What a surprise – it was mine. It was a siddur given to me eighteen years ago by my father, Rabbi Philip Harris Singer, zt”l, upon the birth of my youngest daughter – the daughter who is now in Michlelet Mivaseret Yerushalayim.

I had forgotten all about it. It was inscribed by my father with a poem in Hebrew he had composed for the occasion.

My father died this past year, so I was thrilled to rediscover this siddur.

I prayed.

As I turned the pages, I noticed that some of the prayers had penciled annotations in the margins. For example, the paragraphs of the Shema were given names: Chesed, Din, Tiferet.

The phrase in Chapter 30 of Tehillim, “m’yordi bor,” which introduces Pesukai D’zimrah, was denoted as referring to Yosef, and the “histarta panecha” to Purim. Someone had cleverly penciled in the word “Mayhem” in the “Asher Yatzar” as a play on the words “im yipatach ached mahem.”

The handwriting was unmistakably Ariel’s!

I began to cry. Ariel’s comments were interspersed throughout the siddur. I don’t know if he used the siddur in a class, or just made his own insertions.

The siddur I had lost in Israel led me to the siddur I was meant to find. The daughter who had originally given me the siddur I lost had now given me another siddur to take its place. This new gift came from the two people in my life who were no longer alive to speak to me: my father and my son.

A small miracle that brings some solace where comfort is rare.

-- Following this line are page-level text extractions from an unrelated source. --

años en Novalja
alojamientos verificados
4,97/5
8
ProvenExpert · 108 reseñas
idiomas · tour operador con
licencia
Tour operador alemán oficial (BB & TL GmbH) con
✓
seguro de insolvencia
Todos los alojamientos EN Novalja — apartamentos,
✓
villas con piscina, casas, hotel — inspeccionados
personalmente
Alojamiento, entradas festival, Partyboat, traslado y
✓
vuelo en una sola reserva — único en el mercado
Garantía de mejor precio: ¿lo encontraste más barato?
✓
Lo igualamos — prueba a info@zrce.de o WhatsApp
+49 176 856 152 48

It is most appropriate that we speak of small miracles at this time of Purim, the time of hidden miracles, of nisim nistorim. It is also the time of Ariel’s bar mitzvah, for he was bar mitzvah on Shabbat HaChodesh. We pray that his neshomah, and the neshomah of my father, Rabbi Philip Harris Singer, of blessed memory, should have aliyahs in Gan Eden Shel Maalah.